予告編年間ベスト10があればランキングしていたであろう特報はこちら。

前作の興行収入は59.8億円、
本作も44億円稼いでいるのですからなかなかのものです。

気長に待てば1年乃至は2年で
地上波初放映になることはテレビ局製作映画の宿命
ですので今回はちょっと…
と、二の足を踏んだ方が増えたのかもしれません。

現に前作は前売り券まで購入して劇場に見に行った私も
今回はDVDリリースされてようやく重い腰を上げたくらいです。

それにしても、44億円とは。
意外や意外。

このような結果を見ますと
レビューを書くほどの映画好きが好んで見る映画と
映画館に観客が押しかける映画が
いかに違うかがよく判ります。

ネットで年度ベスト10ワースト10を発表する映画好きは
見てないか
見ていてもどちらのランキングにも名前を書かない
でしょうね、きっと。

でも、日本の映画業界(主にシネコン)は
その「映画好き」以外の人が支えているのかもしれません。

なんだかなあ…。

原作はご存じ
このマンガ1本で売れっ子漫画家への仲間入りを果たした
ヤマザキマリの同名人気漫画ですが、
マンガ実写化としては珍しく
そのことについてはあまり言及されていない
というのも人気の秘訣でしょうか?

ここまで意表を突いたキャスティングだと
逆に文句のつけようがないのかもしれません。

おかげで前作は爆発的大ヒット。

それでいろいろ味を占めたからか、
はたまた下手に様式を変えることで
2年前に折角掴んだ観客を逃したくなかったのか
は存じ上げませんが、
今回も前回同様、
風呂にまつわる小ネタに基づいたコント部分と
史実に基づいたドラマ部分の
2部構成となっています。

**データ抜粋:**
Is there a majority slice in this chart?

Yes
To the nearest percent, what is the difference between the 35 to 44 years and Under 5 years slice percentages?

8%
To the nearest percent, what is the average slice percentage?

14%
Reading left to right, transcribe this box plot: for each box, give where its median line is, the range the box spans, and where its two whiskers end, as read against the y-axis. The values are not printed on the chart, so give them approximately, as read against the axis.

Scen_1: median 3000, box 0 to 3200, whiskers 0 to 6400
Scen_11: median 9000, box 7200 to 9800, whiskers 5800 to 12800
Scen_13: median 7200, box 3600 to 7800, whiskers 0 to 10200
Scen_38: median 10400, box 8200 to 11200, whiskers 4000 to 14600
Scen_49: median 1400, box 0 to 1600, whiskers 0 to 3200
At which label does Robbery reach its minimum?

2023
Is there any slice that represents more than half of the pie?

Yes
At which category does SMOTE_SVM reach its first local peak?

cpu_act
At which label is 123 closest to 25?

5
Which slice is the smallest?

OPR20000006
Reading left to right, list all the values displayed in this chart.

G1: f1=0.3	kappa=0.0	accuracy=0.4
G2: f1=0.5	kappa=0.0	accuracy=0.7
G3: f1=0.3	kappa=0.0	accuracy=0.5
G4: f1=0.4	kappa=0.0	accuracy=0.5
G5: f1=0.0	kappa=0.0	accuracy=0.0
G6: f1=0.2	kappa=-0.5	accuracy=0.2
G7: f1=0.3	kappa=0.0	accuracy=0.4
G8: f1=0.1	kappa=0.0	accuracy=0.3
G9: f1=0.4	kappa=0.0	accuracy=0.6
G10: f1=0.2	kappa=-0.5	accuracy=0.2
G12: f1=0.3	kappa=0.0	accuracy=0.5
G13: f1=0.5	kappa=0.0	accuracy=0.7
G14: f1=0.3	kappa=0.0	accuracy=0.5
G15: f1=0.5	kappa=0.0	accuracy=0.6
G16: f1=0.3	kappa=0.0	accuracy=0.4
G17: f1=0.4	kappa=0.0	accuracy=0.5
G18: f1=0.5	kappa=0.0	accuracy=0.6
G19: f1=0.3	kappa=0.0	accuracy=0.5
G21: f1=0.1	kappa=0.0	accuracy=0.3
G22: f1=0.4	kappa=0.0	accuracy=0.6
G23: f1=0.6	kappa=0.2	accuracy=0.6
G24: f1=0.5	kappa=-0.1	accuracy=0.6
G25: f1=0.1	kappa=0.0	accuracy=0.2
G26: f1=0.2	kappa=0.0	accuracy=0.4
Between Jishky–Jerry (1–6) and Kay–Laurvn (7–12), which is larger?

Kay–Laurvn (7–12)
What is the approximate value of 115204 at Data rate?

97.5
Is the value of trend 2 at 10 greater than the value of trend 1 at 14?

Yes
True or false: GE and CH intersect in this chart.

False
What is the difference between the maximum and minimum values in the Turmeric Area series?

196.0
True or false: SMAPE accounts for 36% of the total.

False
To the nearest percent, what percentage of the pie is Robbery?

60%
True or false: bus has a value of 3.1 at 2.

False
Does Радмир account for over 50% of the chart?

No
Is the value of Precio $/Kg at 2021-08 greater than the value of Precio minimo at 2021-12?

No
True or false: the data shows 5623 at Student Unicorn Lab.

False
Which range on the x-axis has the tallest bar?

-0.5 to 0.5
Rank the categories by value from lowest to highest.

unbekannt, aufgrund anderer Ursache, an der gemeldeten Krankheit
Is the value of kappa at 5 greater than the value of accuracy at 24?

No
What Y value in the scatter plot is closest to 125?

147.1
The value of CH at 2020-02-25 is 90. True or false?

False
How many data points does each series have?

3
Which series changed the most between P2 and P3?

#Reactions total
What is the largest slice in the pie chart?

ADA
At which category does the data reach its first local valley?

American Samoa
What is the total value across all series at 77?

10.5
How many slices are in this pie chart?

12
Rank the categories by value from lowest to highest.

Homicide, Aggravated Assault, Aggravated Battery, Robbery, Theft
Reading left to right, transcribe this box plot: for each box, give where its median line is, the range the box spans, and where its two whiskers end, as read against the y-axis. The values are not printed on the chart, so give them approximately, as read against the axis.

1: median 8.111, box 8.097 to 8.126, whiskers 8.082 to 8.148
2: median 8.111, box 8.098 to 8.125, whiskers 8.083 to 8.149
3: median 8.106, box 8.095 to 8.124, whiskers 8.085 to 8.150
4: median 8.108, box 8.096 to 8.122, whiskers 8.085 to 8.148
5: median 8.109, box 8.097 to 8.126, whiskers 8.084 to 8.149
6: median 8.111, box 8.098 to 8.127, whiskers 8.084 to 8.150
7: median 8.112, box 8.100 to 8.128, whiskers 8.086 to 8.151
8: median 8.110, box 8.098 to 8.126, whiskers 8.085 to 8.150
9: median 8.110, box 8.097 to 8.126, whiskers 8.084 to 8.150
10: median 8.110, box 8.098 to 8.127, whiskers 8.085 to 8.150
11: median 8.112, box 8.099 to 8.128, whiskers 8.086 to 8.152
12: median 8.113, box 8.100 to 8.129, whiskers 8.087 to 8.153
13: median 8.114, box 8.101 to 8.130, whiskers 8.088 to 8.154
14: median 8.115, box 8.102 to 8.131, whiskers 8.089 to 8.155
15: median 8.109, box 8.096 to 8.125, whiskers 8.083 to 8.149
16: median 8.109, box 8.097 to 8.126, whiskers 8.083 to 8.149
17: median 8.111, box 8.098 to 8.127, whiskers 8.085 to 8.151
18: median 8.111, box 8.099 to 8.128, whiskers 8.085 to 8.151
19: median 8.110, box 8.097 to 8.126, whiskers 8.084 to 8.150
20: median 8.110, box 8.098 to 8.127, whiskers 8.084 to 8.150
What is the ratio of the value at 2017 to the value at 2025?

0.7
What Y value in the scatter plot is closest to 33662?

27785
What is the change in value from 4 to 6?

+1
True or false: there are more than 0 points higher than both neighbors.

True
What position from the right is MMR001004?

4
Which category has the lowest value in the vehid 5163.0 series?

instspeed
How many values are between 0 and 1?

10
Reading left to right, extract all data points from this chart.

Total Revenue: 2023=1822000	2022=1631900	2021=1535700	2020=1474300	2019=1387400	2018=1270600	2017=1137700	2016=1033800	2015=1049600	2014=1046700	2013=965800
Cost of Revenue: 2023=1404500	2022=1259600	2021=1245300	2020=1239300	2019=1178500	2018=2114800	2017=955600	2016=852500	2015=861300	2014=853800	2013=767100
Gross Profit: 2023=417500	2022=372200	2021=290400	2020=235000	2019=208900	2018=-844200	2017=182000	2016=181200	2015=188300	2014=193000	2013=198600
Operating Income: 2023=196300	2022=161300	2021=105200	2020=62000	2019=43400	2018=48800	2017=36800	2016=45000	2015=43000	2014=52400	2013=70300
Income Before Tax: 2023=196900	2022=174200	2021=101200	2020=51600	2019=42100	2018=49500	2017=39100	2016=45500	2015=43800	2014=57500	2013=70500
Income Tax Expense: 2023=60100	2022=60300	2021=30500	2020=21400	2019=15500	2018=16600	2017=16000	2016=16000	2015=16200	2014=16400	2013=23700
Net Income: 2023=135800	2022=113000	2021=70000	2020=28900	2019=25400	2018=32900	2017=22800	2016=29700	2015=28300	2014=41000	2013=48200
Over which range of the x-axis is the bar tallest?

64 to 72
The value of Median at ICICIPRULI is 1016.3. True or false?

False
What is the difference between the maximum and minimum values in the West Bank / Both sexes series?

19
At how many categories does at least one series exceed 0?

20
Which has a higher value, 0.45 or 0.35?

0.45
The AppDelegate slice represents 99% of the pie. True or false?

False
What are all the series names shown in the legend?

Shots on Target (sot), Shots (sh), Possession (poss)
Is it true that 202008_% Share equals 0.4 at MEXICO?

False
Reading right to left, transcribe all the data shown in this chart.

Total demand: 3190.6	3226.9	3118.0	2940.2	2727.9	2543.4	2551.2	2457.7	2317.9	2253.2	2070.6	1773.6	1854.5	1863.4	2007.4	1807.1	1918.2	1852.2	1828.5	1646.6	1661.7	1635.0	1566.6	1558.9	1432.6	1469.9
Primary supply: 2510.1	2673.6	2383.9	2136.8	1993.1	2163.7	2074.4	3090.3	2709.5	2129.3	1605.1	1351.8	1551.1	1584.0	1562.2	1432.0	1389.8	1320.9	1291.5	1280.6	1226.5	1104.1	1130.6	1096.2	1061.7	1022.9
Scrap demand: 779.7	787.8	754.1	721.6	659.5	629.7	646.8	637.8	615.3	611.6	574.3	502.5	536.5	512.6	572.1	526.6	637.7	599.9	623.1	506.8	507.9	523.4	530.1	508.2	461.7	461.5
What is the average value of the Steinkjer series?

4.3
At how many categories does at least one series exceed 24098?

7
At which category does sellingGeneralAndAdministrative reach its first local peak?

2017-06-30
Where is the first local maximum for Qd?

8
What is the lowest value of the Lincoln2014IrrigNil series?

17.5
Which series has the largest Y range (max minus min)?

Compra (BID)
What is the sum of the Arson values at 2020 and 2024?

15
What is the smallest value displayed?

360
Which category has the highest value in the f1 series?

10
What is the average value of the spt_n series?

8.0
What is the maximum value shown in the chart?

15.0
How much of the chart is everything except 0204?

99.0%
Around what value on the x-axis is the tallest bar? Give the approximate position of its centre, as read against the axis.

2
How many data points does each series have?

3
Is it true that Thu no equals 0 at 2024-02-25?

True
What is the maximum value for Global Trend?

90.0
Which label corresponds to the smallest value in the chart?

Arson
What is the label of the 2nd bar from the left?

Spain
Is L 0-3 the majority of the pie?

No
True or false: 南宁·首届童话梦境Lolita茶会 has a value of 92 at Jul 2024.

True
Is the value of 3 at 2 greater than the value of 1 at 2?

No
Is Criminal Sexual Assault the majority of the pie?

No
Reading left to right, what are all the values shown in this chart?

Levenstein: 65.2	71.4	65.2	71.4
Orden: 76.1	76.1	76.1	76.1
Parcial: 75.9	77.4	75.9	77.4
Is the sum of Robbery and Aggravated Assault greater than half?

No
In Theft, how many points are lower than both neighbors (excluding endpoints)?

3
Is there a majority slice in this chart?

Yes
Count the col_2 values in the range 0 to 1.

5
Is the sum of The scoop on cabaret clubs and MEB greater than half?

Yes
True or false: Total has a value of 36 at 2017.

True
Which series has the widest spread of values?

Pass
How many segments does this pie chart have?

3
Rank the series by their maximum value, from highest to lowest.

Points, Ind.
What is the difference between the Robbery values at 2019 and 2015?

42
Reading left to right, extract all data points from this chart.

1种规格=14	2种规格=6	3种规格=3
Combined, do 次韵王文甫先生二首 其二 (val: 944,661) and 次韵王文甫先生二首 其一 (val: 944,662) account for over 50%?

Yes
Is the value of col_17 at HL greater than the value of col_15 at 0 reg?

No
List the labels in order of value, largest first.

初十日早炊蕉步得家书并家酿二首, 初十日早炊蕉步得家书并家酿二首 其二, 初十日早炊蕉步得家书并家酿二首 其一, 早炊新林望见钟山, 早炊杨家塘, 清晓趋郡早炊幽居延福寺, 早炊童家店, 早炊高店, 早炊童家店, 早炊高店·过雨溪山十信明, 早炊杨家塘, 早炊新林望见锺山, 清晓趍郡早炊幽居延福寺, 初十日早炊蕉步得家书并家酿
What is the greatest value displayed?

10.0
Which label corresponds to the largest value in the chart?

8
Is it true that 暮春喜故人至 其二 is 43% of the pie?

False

**作業指示 A:**
映画評の「ここまで意表を突いたキャスティングだと」から「2部構成となっています。」までを、一字も変えずに書き写すこと。
**作業指示 B:**
映画評によると、前作の興行収入はいくらか。
**作業指示 C:**
映画評の最後の一文に続けて、次の部分を書き進めること。
記録は参照しなくてよい。

**作業結果 A:**
ここまで意表を突いたキャスティングだと
逆に文句のつけようがないのかもしれません。

おかげで前作は爆発的大ヒット。

それでいろいろ味を占めたからか、
はたまた下手に様式を変えることで
2年前に折角掴んだ観客を逃したくなかったのか
は存じ上げませんが、
今回も前回同様、
風呂にまつわる小ネタに基づいたコント部分と
史実に基づいたドラマ部分の
2部構成となっています。

**作業結果 B:**
59.8億円。

**作業結果 C:**
まず、前半のコント部分は
堅物の主人公、古代ローマの浴場設計技師
ルシウス・モデストゥス(阿部寛)が
平和路線を推奨するハドリアヌス皇帝(市村正親)から
ローマの人々の心と体を癒すテルマエ(公衆浴場)を
建設するように命じられ
現代日本にタイムスリップしては
そこで見聞してきた知識をフルに生かし
誰も見たことがない浴場を次々と建設する
エピソードで構成。

そして、後半は
舞台を完全に古代ローマに移し
前作で現代に生きる日本人女性
山越真実(上戸彩)が
「ローマの危機救うためぇ!」
とうっかり漏らしたローマ史のある出来事が
いよいよ現実のものとなり
民衆を巻き込む大騒動に発展するまでを描いています。

基本的には、どちらも原作から着想を得ているのですが




しかし、それだけでは、
わざわざお金を払って映画を見に来る観客に申し訳ない
と、映画スタッフが考えたのでしょうか
原作を越えるアイデアがいくつか詰め込まれています。

その一つが
タイムスリップの際に歌いだすオペラ歌手。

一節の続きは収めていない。